Texto de lectura:
------

El principio hipocrático primum non nocere se ha comprendido tradicionalmente de esta manera: actúa para los mejores intereses de tu paciente o actúa de manera que los daños ocasionados por el tratamiento no excedan sus beneficios. El problema es que, desde esta perspectiva de beneficiar al paciente, junto con un optimismo exagerado de los tratamientos, se han escrito muchos episodios de intervenciones atroces en la historia de la medicina y de la psiquiatría desde sus inicios hasta la actualidad. Las trepanaciones, el tratamiento moral, el coma insulínico, la malarioterapia, la lobotomía… todas se realizaron para beneficiar al paciente. Primum non nocere expresa dos partes: un mandato a ayudar y un mandato a no dañar. La interpretación permisiva de este principio da prioridad a la primera sobre la segunda y ha justificado estas atrocidades (8).

Pero hay otra interpretación más acorde con la doctrina del consentimiento informado y las decisiones compartidas. Es la interpretación preclusiva del primum non nocere, en la que se da prioridad al mandato de no dañar sobre el de ayudar al paciente. No dañar no significa “no tener intención de dañar” ni tampoco “esperar no dañar”. Así, implícitamente, hay además un mandato de ser tan consciente como sea posible de los daños potenciales que se puedan derivar de la intervención. En el caso de intervenciones coercitivas, la obligación de no dañar aumenta en importancia respecto a los tratamientos consensuados donde el paciente voluntariamente asume los riesgos.

Esta interpretación permite que, aunque las intervenciones excedan en beneficios a los daños, puedan ser anulables en el caso de un tratamiento consensuado por la voluntad del paciente y, en el caso de tratamientos no consensuados, por un juzgado o por una directriz previa del paciente cuando era competente, a través de un poder jurídico o una declaración de voluntades anticipadas. Además, esta interpretación preclusiva es la que está más acorde con la mejor práctica médica actual en la que necesariamente se requiere la adherencia a la doctrina del consentimiento informado. La interpretación permisiva, en cambio, refleja un paternalismo médico (8).

------

Conjunto de tareas:
1 > En el texto sobre el principio primum non nocere, ¿a qué mandato da prioridad la interpretación preclusiva?
2 > Continúe el texto sobre el principio primum non nocere a partir de su última oración.

------

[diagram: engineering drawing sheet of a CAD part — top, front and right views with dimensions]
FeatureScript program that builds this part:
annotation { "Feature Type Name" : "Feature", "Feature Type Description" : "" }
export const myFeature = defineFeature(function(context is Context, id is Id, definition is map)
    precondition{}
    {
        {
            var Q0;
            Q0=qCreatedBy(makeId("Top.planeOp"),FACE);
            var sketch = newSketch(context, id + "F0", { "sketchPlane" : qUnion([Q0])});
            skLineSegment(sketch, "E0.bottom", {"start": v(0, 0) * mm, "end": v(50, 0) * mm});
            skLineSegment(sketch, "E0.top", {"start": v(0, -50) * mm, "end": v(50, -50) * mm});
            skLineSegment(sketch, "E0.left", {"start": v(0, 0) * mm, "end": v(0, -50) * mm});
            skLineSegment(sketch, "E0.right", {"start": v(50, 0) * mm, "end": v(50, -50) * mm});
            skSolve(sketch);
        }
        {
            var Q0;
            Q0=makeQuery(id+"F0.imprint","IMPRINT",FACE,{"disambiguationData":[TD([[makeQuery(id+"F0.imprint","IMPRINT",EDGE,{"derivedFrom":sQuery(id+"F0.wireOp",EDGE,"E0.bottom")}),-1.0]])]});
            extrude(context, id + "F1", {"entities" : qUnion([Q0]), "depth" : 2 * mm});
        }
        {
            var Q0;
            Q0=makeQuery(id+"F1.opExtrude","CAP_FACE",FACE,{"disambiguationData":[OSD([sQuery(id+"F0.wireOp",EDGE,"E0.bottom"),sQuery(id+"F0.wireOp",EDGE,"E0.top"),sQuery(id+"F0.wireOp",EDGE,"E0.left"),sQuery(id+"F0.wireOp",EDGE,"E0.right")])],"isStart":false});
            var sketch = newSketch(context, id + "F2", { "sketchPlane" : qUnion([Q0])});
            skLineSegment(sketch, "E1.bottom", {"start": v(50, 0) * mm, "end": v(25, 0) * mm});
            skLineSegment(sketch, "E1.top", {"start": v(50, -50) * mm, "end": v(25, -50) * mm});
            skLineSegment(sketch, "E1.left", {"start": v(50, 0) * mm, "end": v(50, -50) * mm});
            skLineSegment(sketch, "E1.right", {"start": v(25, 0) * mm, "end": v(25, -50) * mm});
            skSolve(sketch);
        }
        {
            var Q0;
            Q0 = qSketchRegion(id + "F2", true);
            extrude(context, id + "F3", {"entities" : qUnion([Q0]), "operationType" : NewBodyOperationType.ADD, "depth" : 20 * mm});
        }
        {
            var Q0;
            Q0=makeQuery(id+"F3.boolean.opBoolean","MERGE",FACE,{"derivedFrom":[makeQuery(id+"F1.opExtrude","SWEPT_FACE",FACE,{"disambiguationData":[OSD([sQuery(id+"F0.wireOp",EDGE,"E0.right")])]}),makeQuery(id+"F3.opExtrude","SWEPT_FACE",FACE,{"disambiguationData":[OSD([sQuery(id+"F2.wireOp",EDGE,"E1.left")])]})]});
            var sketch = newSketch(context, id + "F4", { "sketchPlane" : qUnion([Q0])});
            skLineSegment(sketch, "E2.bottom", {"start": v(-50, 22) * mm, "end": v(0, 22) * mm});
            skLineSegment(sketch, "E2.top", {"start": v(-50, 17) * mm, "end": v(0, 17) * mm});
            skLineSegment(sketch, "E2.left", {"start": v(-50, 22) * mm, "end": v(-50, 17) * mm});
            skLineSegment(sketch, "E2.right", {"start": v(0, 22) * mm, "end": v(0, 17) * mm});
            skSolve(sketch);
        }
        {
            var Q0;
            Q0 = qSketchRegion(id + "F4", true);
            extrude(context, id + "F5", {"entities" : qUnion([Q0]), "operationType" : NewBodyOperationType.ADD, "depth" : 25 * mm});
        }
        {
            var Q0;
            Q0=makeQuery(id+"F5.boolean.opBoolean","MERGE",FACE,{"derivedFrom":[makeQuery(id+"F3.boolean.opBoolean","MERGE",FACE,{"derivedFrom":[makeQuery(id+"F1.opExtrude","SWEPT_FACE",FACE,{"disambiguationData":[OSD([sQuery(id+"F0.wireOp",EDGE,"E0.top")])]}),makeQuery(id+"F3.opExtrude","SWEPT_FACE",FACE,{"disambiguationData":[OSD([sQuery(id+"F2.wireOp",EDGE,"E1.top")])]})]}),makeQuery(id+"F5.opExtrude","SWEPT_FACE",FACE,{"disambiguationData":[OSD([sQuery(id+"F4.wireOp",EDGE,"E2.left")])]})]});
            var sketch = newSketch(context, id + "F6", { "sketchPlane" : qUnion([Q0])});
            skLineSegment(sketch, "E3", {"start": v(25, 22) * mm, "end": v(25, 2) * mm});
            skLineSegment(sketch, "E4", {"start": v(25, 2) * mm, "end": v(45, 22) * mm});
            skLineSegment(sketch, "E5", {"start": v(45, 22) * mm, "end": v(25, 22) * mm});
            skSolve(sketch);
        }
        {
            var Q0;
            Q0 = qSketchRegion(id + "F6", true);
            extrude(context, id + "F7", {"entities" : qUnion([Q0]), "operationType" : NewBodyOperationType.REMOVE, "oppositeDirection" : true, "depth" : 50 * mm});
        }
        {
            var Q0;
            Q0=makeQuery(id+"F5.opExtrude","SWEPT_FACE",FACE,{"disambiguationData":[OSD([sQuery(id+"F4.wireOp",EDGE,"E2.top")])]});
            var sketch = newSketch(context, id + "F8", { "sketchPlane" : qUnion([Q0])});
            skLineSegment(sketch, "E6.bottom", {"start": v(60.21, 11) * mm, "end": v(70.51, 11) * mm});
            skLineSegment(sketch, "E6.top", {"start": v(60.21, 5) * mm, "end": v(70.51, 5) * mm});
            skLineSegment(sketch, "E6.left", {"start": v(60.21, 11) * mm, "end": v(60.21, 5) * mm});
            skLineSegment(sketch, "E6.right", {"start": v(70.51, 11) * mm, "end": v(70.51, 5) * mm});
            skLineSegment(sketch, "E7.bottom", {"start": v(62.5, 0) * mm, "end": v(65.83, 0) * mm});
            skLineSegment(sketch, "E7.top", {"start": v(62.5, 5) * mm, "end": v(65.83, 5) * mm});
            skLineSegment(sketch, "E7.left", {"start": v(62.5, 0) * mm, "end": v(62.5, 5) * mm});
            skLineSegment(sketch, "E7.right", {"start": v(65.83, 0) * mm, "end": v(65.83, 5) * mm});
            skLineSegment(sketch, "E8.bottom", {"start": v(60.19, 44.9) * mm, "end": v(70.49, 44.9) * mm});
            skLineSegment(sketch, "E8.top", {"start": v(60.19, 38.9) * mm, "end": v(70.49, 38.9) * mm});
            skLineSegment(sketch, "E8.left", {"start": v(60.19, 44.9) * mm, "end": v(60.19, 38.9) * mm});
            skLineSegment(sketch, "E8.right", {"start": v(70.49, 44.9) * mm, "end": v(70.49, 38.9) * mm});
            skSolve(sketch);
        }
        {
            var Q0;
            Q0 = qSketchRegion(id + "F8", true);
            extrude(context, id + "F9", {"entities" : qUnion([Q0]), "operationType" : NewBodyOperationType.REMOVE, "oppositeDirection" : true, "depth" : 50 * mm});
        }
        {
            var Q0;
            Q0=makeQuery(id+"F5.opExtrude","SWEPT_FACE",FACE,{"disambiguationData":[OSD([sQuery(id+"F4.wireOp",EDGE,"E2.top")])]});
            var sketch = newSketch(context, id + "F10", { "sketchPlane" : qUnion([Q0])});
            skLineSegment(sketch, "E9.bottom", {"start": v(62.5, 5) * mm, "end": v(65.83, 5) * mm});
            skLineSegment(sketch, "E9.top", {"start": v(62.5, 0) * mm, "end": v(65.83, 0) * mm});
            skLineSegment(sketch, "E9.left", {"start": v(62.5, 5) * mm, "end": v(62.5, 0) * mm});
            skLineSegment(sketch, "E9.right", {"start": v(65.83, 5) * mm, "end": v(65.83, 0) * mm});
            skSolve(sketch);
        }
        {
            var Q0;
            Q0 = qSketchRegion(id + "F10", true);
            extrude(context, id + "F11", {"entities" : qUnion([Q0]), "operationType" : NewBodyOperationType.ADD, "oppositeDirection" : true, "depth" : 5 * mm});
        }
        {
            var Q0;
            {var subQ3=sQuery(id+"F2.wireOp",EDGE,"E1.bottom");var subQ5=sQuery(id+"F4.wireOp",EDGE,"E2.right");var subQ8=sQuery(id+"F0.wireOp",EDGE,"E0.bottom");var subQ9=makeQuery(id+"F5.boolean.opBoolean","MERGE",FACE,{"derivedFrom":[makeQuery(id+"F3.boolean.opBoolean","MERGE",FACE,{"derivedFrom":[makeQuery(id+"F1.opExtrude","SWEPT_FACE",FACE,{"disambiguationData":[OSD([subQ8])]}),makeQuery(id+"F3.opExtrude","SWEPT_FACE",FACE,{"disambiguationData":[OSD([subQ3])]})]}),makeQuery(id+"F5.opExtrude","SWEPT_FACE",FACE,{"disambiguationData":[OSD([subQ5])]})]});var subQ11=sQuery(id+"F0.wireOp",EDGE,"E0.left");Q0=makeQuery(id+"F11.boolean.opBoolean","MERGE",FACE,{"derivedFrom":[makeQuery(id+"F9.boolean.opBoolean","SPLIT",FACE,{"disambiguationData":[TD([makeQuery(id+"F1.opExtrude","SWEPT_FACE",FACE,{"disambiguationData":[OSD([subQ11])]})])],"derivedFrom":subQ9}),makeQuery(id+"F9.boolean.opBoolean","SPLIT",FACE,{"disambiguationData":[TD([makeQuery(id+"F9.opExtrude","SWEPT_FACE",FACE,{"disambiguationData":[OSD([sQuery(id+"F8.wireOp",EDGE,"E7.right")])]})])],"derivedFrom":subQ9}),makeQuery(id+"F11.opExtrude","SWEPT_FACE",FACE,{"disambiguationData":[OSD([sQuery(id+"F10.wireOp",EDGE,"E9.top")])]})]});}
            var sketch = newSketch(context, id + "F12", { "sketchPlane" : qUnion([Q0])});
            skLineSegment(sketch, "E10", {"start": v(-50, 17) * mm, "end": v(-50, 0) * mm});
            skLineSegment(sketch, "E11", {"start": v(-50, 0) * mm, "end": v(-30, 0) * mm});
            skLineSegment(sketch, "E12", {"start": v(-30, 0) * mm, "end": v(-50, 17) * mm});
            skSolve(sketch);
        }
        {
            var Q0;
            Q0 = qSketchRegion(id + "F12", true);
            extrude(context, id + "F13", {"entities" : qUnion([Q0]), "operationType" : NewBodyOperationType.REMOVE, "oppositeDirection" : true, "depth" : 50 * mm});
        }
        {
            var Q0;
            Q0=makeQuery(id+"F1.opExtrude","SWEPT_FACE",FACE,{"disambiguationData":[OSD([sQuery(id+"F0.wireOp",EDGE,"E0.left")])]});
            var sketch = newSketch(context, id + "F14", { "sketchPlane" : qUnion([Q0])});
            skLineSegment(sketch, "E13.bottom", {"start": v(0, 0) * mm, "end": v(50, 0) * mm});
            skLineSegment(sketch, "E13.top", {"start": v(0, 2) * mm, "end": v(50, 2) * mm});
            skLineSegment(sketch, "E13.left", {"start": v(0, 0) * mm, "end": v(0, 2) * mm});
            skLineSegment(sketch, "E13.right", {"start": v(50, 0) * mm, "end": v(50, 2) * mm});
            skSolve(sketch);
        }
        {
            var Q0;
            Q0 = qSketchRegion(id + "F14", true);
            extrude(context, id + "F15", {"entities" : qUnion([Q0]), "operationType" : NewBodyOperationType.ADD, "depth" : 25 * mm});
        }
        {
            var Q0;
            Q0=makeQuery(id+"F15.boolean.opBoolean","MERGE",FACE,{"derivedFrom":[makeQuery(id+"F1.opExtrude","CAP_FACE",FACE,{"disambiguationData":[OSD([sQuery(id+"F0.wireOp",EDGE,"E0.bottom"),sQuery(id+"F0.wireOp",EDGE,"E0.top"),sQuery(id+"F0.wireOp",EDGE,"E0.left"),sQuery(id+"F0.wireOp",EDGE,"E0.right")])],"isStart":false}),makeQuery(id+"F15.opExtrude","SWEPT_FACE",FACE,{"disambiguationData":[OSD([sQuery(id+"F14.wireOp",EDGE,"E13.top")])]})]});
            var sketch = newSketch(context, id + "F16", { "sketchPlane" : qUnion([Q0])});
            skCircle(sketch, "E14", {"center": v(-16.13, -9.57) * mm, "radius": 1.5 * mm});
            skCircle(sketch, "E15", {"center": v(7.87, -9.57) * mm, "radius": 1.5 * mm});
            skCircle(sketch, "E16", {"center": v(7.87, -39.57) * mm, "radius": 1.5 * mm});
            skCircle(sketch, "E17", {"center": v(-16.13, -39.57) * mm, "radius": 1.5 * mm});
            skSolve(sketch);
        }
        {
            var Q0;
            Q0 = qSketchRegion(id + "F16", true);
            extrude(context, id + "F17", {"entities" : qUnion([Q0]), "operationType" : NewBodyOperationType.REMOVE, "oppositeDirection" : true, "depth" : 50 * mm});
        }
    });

------

Resultados por tarea:
1 > Al mandato de no dañar, por encima del de ayudar al paciente.

2 >
Todos estos condicionantes sociales, culturales, económicos y éticos favorecen una práctica clínica excesiva, sesgada, centrada en la “enfermedad” y en el profesional, que cuenta con un poder extraordinario. Sin embargo, la iatrogenia derivada de la práctica de la salud mental puede ser reducida por un profesional consciente de los daños que puede causar, de sus conflictos intelectuales y personales, y que sea capaz de construir relaciones terapéuticas horizontales en la medida de lo posible.

2. Conflictos intelectuales y personales del profesional

La complejidad de la salud mental, en la encrucijada de perspectivas biológicas, sociales, antropológicas, psicológicas, filosóficas… resulta fascinante y, como todo aquello que no tiene una explicación definitiva, da lugar con facilidad a fanatismos. No es sencillo navegar en la incertidumbre y las distintas teorías sobre los problemas mentales nos proporcionan mapas con los que ubicarnos, siempre de forma provisional, en el laberinto de las emociones humanas, los pensamientos y las conductas, pero no constituyen la “Verdad”. Identificarse de manera acrítica con cualquier teoría, sea cual sea, nos conduce a su aplicación sistemática, independientemente del paciente o la situación clínica que tengamos que abordar. Igualmente, convertirse en experto en un determinado trastorno mental, lleva aparejado el peligro de diagnosticarlo con mucha mayor frecuencia y con la seguridad además, de que los juicios clínicos sesgados son precisamente el fruto del conocimiento superlativo y la perspicacia en detectar dicho trastorno.